Le plus souvent, on définit une personne surdouée, ou « à haut potentiel intellectuel », comme quelqu’un dont le quotient intellectuel (QI) est au moins égal à 130 (la moyenne de la population étant de 100). Le seuil de 130 est largement accepté, même s’il reste en partie arbitraire. Il correspond à une charnière au-delà de laquelle nous avons affaire à des niveaux de QI qu’on peut qualifier d’exceptionnels, puisque seulement 2,3 % de la population environ sont concernés.
Depuis leur conception il y a plus d’un siècle, les tests d’intelligence ont pour objectif de mesurer le fonctionnement cognitif global d’un individu. Les personnes ayant les QI les plus élevés sont ainsi généralement plus rapides mentalement, ont une mémoire immédiate en moyenne plus développée et sont, en général, capables de résoudre des problèmes plus complexes que le reste de la population. Un QI au-dessus de la moyenne est un avantage certain, prédicteur de réussite scolaire et professionnelle.
Néanmoins, les cas de surdoués éprouvant des difficultés de vie existent bel et bien, largement documentés par des études de cas et des témoignages détaillés. Dépression, anxiété pathologique, mélancolie ou simplement faible satisfaction de vie : les surdoués ne sont pas immunisés contre ces difficultés du quotidien. Certains auteurs, dont le plus célèbre est peut-être le psychologue polonais Kazimierz Dabrowski (1902-1980), ont même avancé l’idée que si l’intelligence est une force à dose courante, elle devient un poison dans les extrêmes. Cette idée n’est pas absurde en soi, même si elle demande à être confirmée par les faits. Avec un QI de 130 ou de 140, on peut ressentir un décalage important vis-à-vis de ses pairs. Les centres d’intérêt diffèrent, l’ennui à l’école peut devenir inquiétant, pour ne parler que des jeunes. À l’âge adulte, on pourrait imaginer des difficultés d’intégration dans le milieu professionnel si l’éloignement intellectuel reste patent. Dès lors, disent les tenants de cette hypothèse, la bénédiction d’une grande capacité cognitive peut devenir un fardeau et rendre vulnérable, prédisposant à un mal-être, à un sentiment d’inadaptation. Selon cette conjecture donc, un excès d’intelligence aurait un effet négatif, et les surdoués seraient paradoxalement sous-doués pour le bonheur.

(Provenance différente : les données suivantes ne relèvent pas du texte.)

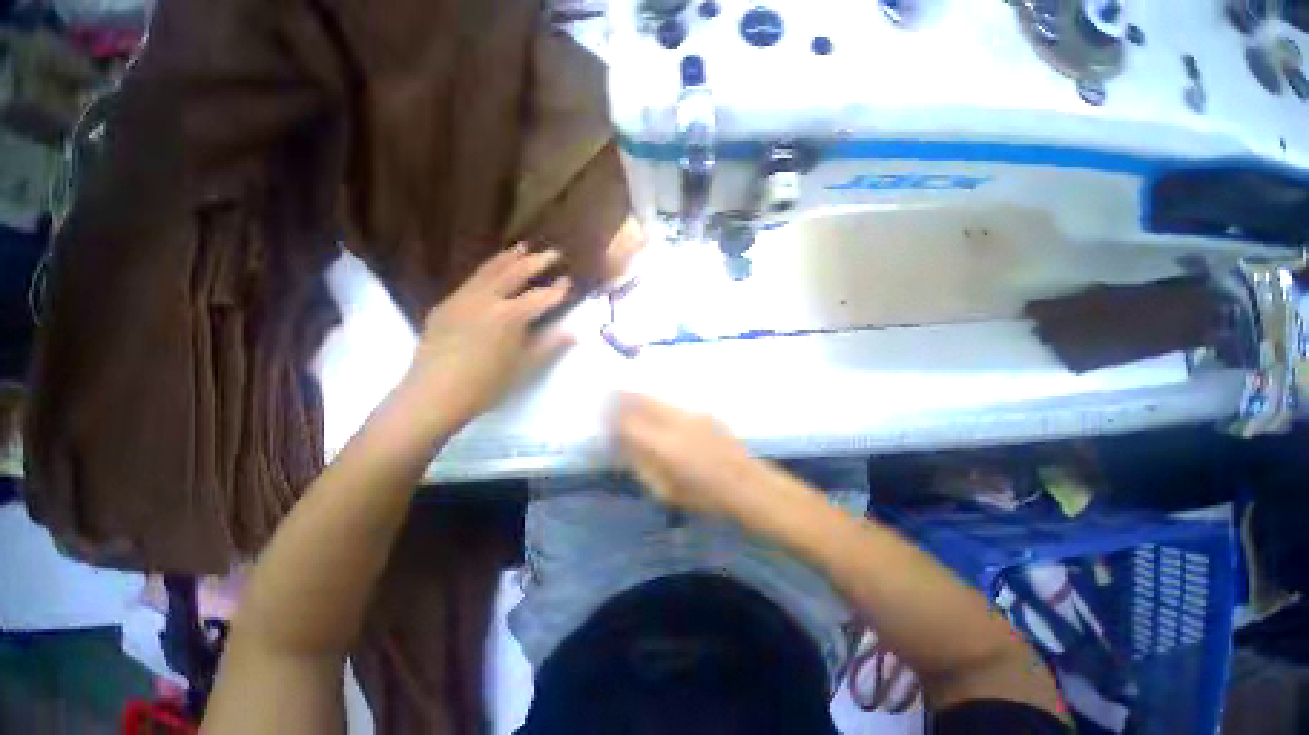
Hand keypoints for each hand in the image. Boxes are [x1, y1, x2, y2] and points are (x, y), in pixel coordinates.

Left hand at [404, 244, 574, 430]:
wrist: (434, 394)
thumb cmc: (487, 384)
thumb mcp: (525, 366)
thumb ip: (551, 344)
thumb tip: (577, 332)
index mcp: (510, 315)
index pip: (540, 297)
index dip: (558, 290)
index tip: (569, 280)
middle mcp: (487, 299)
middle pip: (515, 273)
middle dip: (536, 261)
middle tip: (553, 252)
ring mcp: (463, 298)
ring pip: (489, 270)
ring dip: (509, 258)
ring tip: (522, 247)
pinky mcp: (446, 305)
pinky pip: (471, 280)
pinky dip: (487, 270)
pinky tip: (491, 272)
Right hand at [614, 393, 782, 522]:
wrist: (746, 484)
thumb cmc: (704, 496)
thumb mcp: (666, 490)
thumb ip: (642, 465)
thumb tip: (623, 445)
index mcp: (665, 446)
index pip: (630, 423)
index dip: (613, 417)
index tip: (601, 414)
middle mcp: (677, 422)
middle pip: (643, 401)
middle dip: (623, 396)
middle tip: (609, 395)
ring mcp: (692, 414)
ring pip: (658, 398)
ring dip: (640, 396)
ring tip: (627, 396)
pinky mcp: (704, 412)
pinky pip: (673, 403)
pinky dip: (658, 402)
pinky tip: (655, 408)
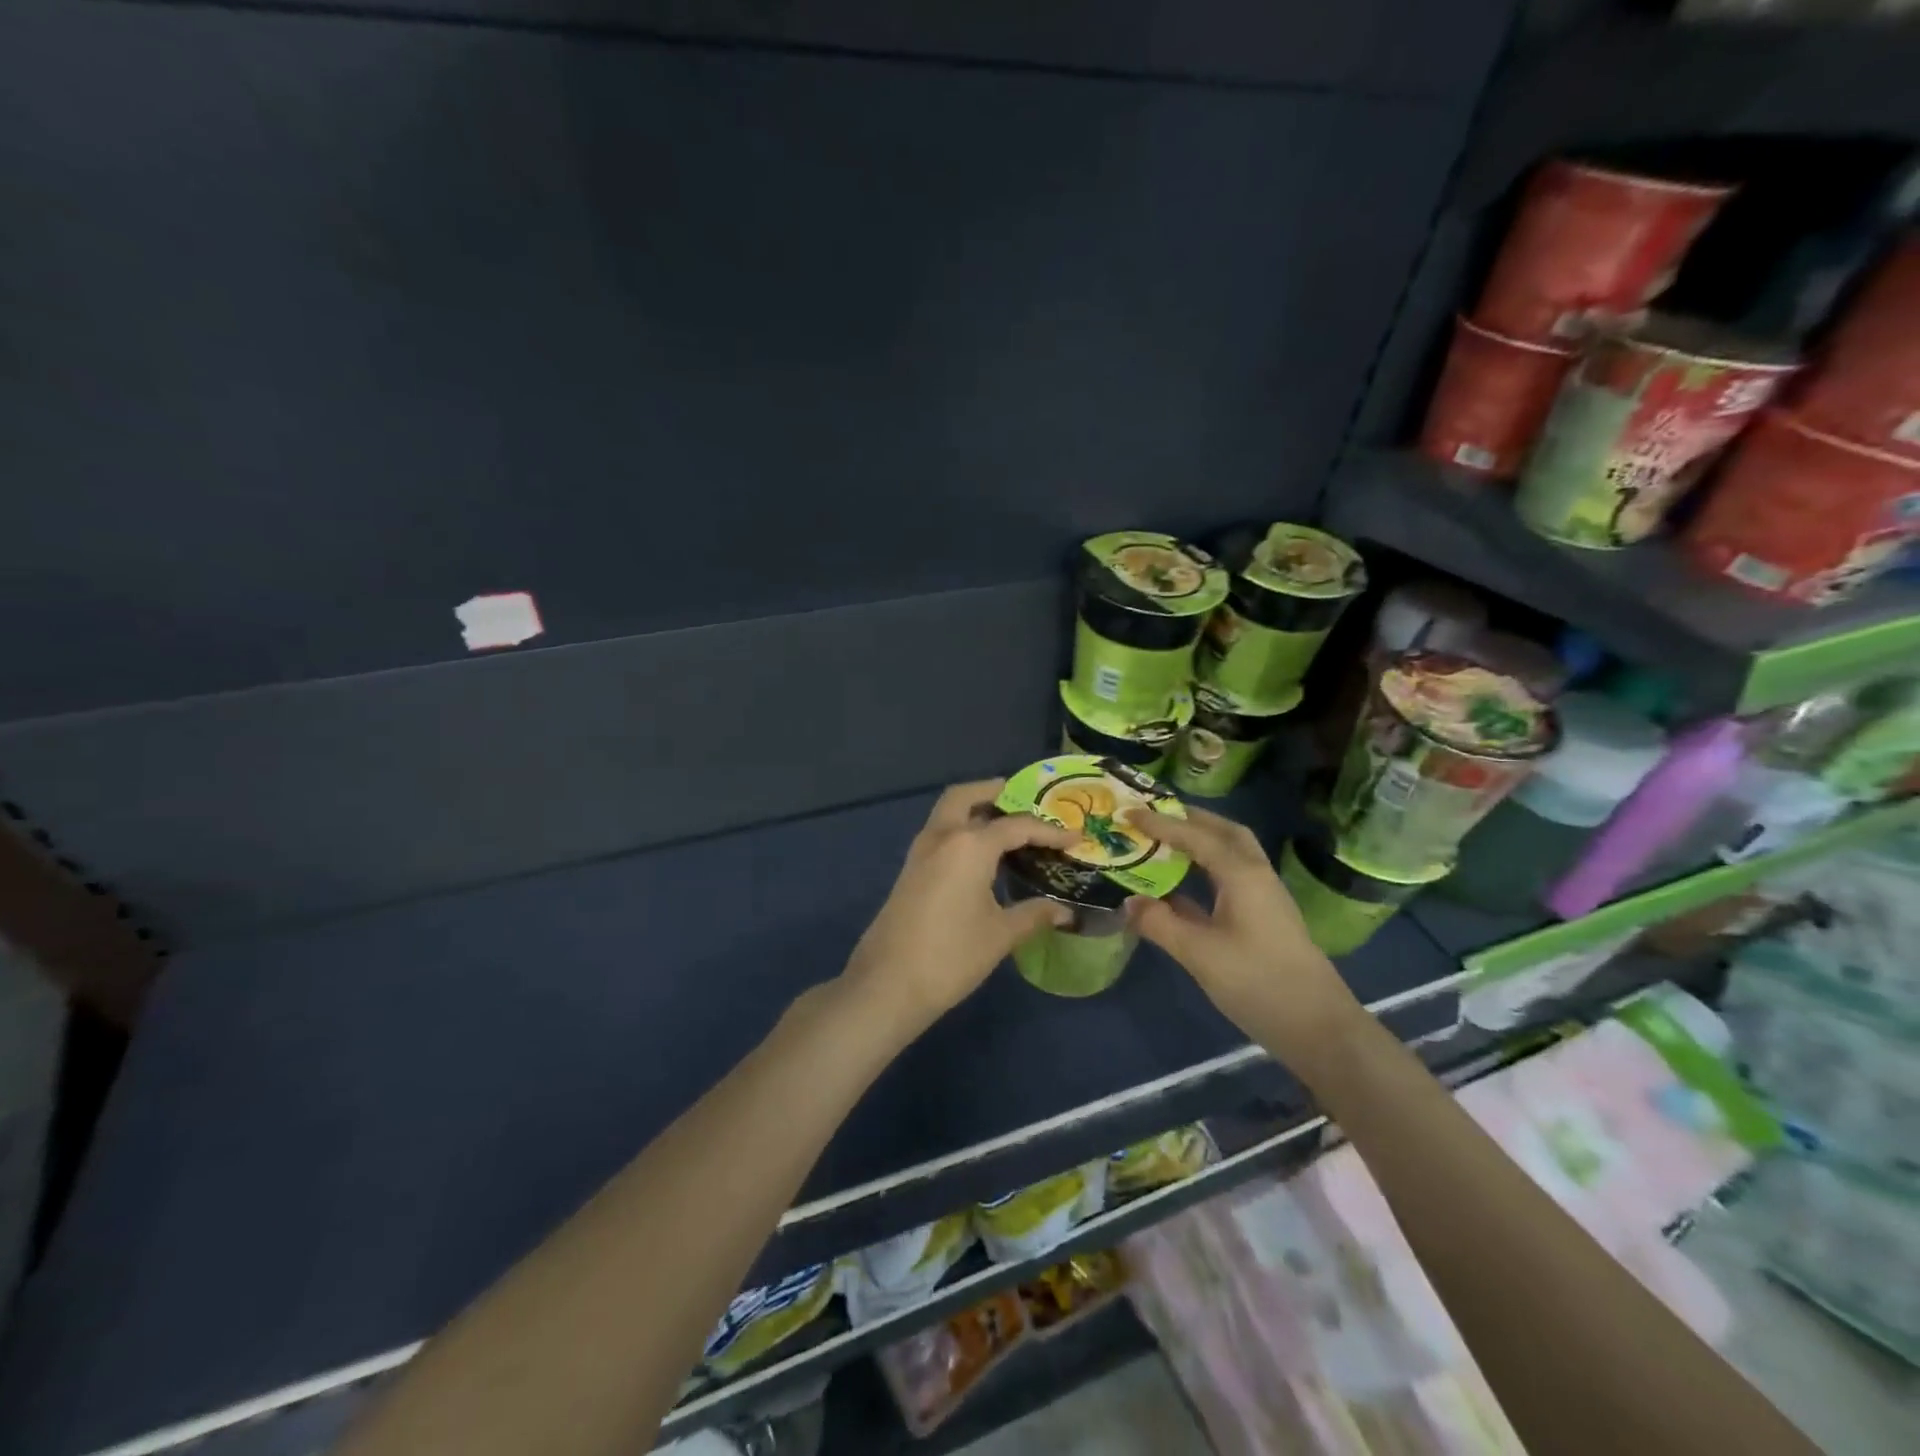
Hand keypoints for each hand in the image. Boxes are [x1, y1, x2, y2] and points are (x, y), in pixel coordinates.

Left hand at [840, 781, 1077, 1034]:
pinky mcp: (910, 870)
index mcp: (969, 845)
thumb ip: (1033, 915)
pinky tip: (983, 858)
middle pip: (966, 796)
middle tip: (1024, 803)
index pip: (1017, 826)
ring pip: (948, 813)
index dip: (1050, 832)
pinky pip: (940, 834)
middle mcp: (942, 836)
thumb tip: (1064, 912)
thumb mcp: (1000, 935)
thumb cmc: (951, 956)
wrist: (887, 984)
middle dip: (994, 792)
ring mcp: (920, 852)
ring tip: (1008, 829)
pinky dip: (961, 831)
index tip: (1075, 838)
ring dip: (974, 810)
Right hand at [1122, 806, 1360, 1059]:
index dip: (1160, 824)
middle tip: (1154, 816)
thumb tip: (1127, 903)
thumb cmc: (1258, 982)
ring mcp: (1263, 897)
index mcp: (1242, 874)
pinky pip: (1229, 878)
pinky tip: (1178, 888)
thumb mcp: (1199, 954)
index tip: (1129, 813)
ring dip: (1199, 841)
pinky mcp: (1264, 919)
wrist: (1318, 1028)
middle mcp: (1256, 875)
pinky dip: (1204, 871)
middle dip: (1190, 819)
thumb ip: (1160, 924)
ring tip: (1163, 842)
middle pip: (1224, 832)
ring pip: (1230, 854)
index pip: (1195, 836)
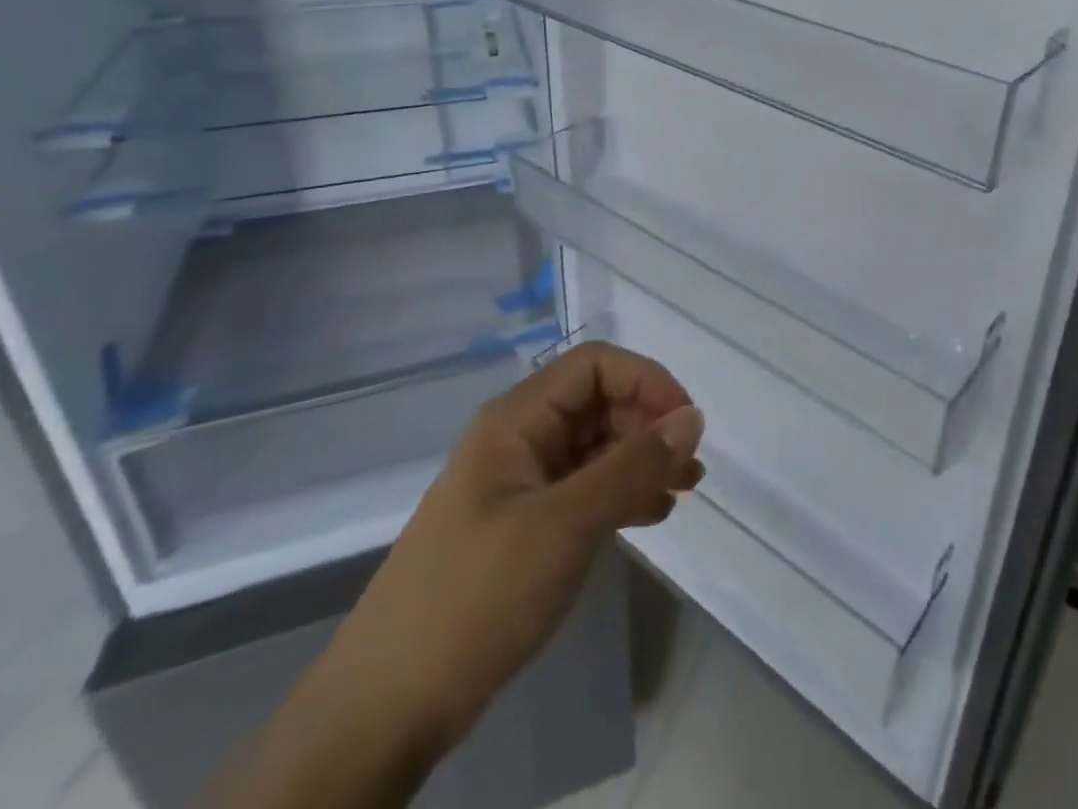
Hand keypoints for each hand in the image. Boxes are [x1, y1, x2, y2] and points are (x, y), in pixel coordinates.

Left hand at [318, 343, 704, 757]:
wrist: (384, 711)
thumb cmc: (477, 598)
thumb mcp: (565, 526)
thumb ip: (632, 466)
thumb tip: (693, 417)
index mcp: (517, 419)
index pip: (595, 366)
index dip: (646, 381)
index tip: (686, 426)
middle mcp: (519, 439)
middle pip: (598, 403)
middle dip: (650, 425)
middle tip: (691, 471)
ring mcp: (519, 484)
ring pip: (595, 447)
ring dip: (642, 460)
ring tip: (683, 492)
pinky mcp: (523, 526)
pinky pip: (584, 489)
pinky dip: (621, 493)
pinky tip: (651, 516)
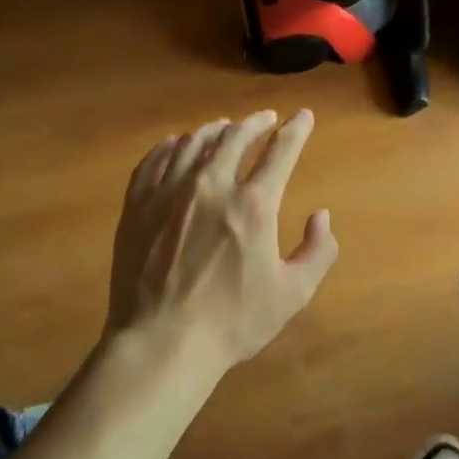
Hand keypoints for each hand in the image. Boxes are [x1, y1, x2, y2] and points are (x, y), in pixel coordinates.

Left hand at [107, 110, 337, 376]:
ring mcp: (169, 192)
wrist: (161, 342)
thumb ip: (317, 252)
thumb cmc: (232, 322)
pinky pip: (154, 160)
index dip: (296, 129)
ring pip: (193, 142)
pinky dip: (171, 146)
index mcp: (253, 205)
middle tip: (264, 119)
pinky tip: (175, 144)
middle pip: (235, 137)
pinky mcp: (138, 204)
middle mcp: (211, 185)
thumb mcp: (292, 294)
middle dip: (255, 122)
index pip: (281, 151)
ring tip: (223, 127)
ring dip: (214, 130)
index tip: (302, 116)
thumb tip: (321, 216)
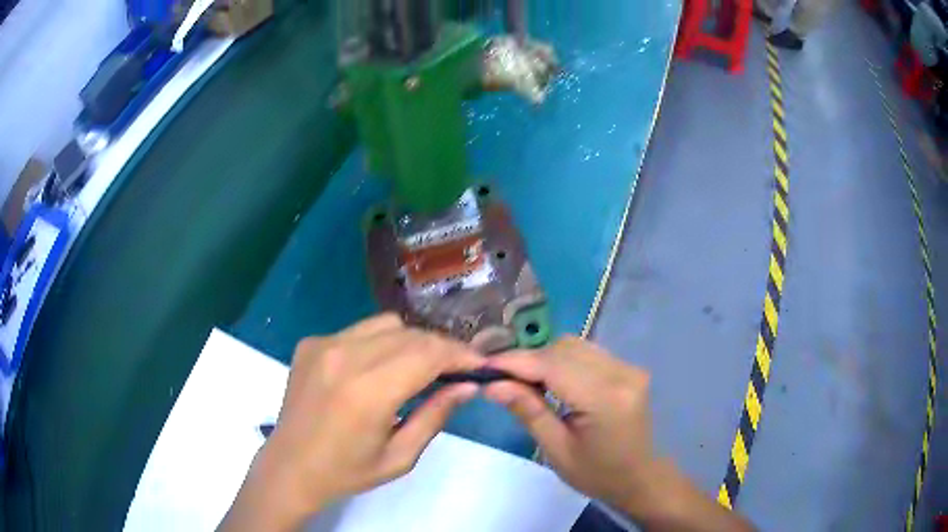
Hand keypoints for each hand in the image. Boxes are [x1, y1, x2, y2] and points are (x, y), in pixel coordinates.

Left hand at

Au niveau individuel, il ne fait aucun doute que certains surdoués n’arrivent pas à trouver leur place dans la société et sombrent dans le malheur. Mais ces cas sont-ils plus fréquents ou non que dans le reste de la population, voici une question qui nécessite l’appui de données fiables. Fort heureusement, il existe des enquêtes permettant d’étudier sérieusement le sujet afin de déterminer si dans les faits, au niveau de la population, le haut potentiel intellectuel a plutôt tendance à augmenter ou à réduire le bien-être.
Anxiété et dépression
Étudier le bonheur peut sembler une gageure, mais les psychologues ont développé des méthodes variées pour se faire une idée du bien-être, de la satisfaction de vie au sein d’une population suffisamment grande. Une première technique consiste à étudier non directement le contentement, mais à se focaliser sur des troubles ou des états mentaux qui lui sont statistiquement liés. Ainsi, on imagine que si les personnes à haut potentiel étaient, globalement, moins heureuses que les autres, elles souffriraient aussi plus souvent de dépression (ou montreraient des niveaux de dépression plus élevés) que le reste de la population. Il a souvent été dit, par exemple, que l’intelligence supérieure était « anxiogène », ce qui aurait un impact négatif sur le bonheur.